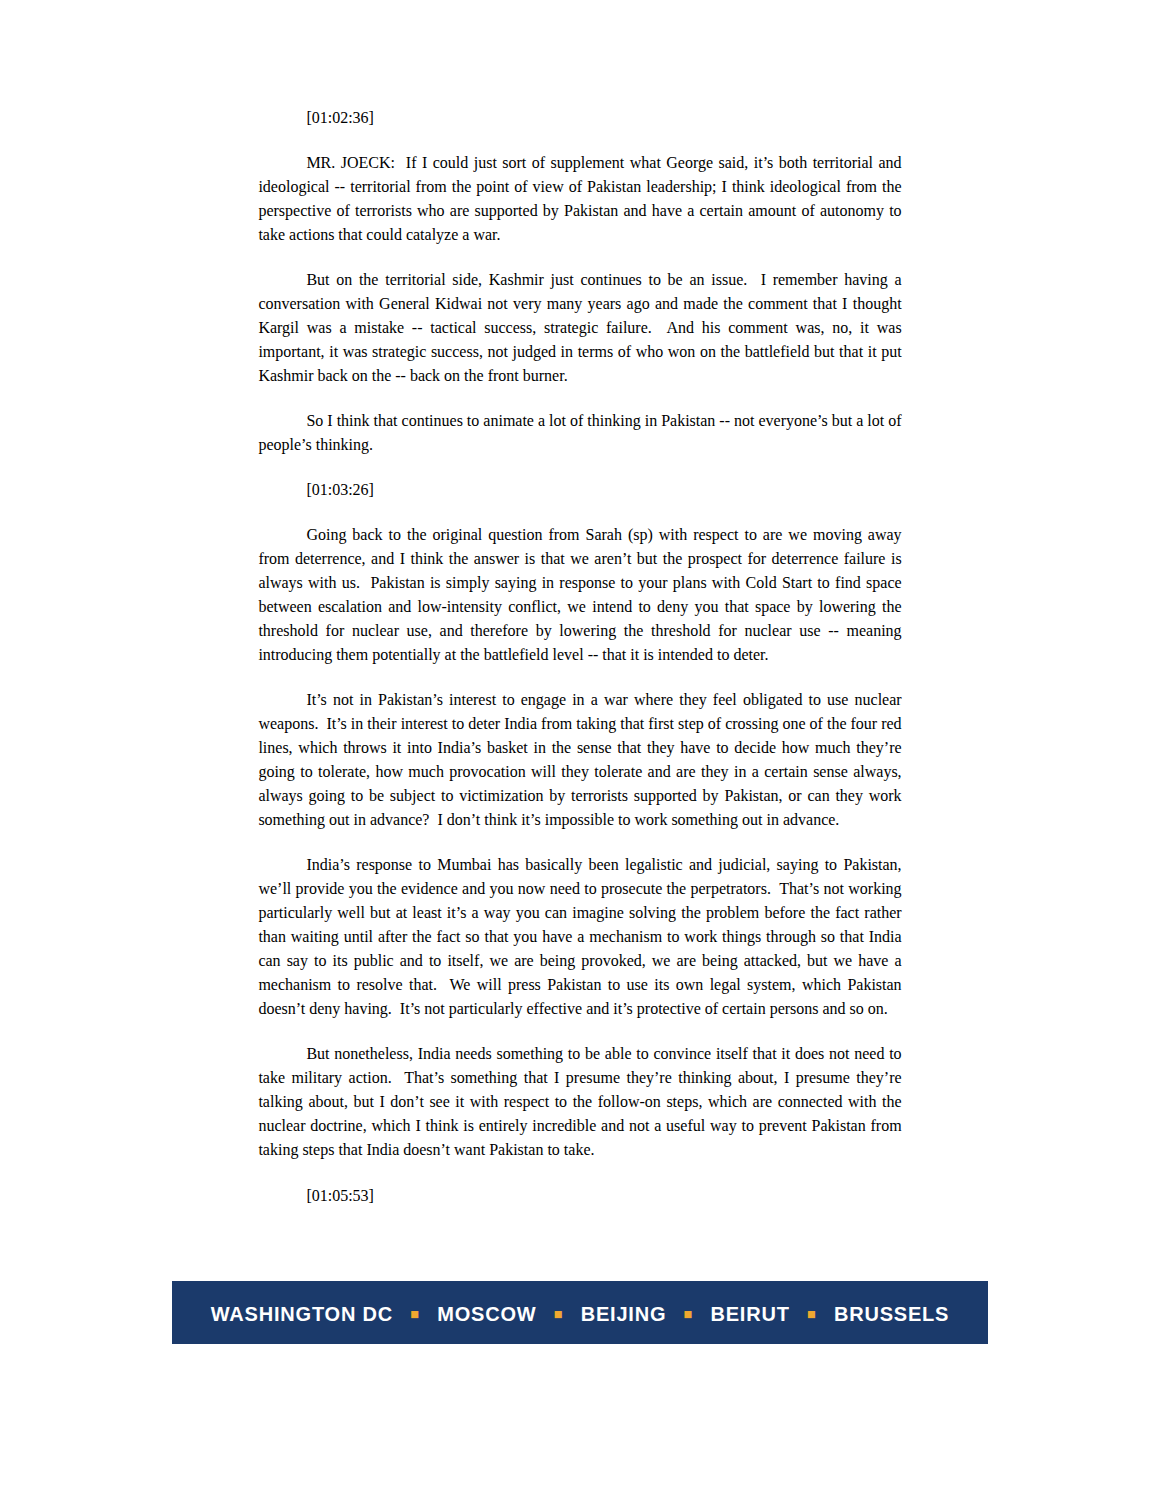[01:02:36]
MR. JOECK: If I could just sort of supplement what George said, it’s both territorial and ideological -- territorial from the point of view of Pakistan leadership; I think ideological from the perspective of terrorists who are supported by Pakistan and have a certain amount of autonomy to take actions that could catalyze a war.
But on the territorial side, Kashmir just continues to be an issue. I remember having a conversation with General Kidwai not very many years ago and made the comment that I thought Kargil was a mistake -- tactical success, strategic failure. And his comment was, no, it was important, it was strategic success, not judged in terms of who won on the battlefield but that it put Kashmir back on the -- back on the front burner.
So I think that continues to animate a lot of thinking in Pakistan -- not everyone’s but a lot of people’s thinking.
[01:03:26]
Going back to the original question from Sarah (sp) with respect to are we moving away from deterrence, and I think the answer is that we aren’t but the prospect for deterrence failure is always with us. Pakistan is simply saying in response to your plans with Cold Start to find space between escalation and low-intensity conflict, we intend to deny you that space by lowering the threshold for nuclear use, and therefore by lowering the threshold for nuclear use -- meaning introducing them potentially at the battlefield level -- that it is intended to deter.
It’s not in Pakistan’s interest to engage in a war where they feel obligated to use nuclear weapons. It’s in their interest to deter India from taking that first step of crossing one of the four red lines, which throws it into India’s basket in the sense that they have to decide how much they’re going to tolerate, how much provocation will they tolerate and are they in a certain sense always, always going to be subject to victimization by terrorists supported by Pakistan, or can they work something out in advance? I don’t think it’s impossible to work something out in advance.
India’s response to Mumbai has basically been legalistic and judicial, saying to Pakistan, we’ll provide you the evidence and you now need to prosecute the perpetrators. That’s not working particularly well but at least it’s a way you can imagine solving the problem before the fact rather than waiting until after the fact so that you have a mechanism to work things through so that India can say to its public and to itself, we are being provoked, we are being attacked, but we have a mechanism to resolve that. We will press Pakistan to use its own legal system, which Pakistan doesn’t deny having. It’s not particularly effective and it’s protective of certain persons and so on.
But nonetheless, India needs something to be able to convince itself that it does not need to take military action. That’s something that I presume they’re thinking about, I presume they’re talking about, but I don’t see it with respect to the follow-on steps, which are connected with the nuclear doctrine, which I think is entirely incredible and not a useful way to prevent Pakistan from taking steps that India doesn’t want Pakistan to take.
[01:05:53]
WASHINGTON DC■MOSCOW■BEIJING■BEIRUT■BRUSSELS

○ ○ ○ ○ ○ ○ ○

Directions for this task
If an entry above holds a picture, leave that picture out and print the rest exactly.

Answer for this exercise
[01:02:36]
MR. JOECK: If I could just sort of supplement what George said, it’s both territorial and ideological -- territorial from the point of view of Pakistan leadership; I think ideological from the perspective of terrorists who are supported by Pakistan and have a certain amount of autonomy to take actions that could catalyze a war.
But on the territorial side, Kashmir just continues to be an issue. I remember having a conversation with General Kidwai not very many years ago and made the comment that I thought Kargil was a mistake -- tactical success, strategic failure. And his comment was, no, it was important, it was strategic success, not judged in terms of who won on the battlefield but that it put Kashmir back on the -- back on the front burner.
So I think that continues to animate a lot of thinking in Pakistan -- not everyone’s but a lot of people’s thinking.
[01:03:26]
Going back to the original question from Sarah (sp) with respect to are we moving away from deterrence, and I think the answer is that we aren’t but the prospect for deterrence failure is always with us. Pakistan is simply saying in response to your plans with Cold Start to find space between escalation and low-intensity conflict, we intend to deny you that space by lowering the threshold for nuclear use, and therefore by lowering the threshold for nuclear use -- meaning introducing them potentially at the battlefield level -- that it is intended to deter.
It’s not in Pakistan’s interest to engage in a war where they feel obligated to use nuclear weapons. It’s in their interest to deter India from taking that first step of crossing one of the four red lines, which throws it into India’s basket in the sense that they have to decide how much they’re going to tolerate, how much provocation will they tolerate and are they in a certain sense always, always going to be subject to victimization by terrorists supported by Pakistan, or can they work something out in advance? I don’t think it’s impossible to work something out in advance.
India’s response to Mumbai has basically been legalistic and judicial, saying to Pakistan, we’ll provide you the evidence and you now need to prosecute the perpetrators. That’s not working particularly well but at least it’s a way you can imagine solving the problem before the fact rather than waiting until after the fact so that you have a mechanism to work things through so that India can say to its public and to itself, we are being provoked, we are being attacked, but we have a mechanism to resolve that. We will press Pakistan to use its own legal system, which Pakistan doesn’t deny having. It’s not particularly effective and it’s protective of certain persons and so on.
But nonetheless, India needs something to be able to convince itself that it does not need to take military action. That’s something that I presume they’re thinking about, I presume they’re talking about, but I don’t see it with respect to the follow-on steps, which are connected with the nuclear doctrine, which I think is entirely incredible and not a useful way to prevent Pakistan from taking steps that India doesn’t want Pakistan to take.
[01:05:53]
WASHINGTON DC■MOSCOW■BEIJING■BEIRUT■BRUSSELS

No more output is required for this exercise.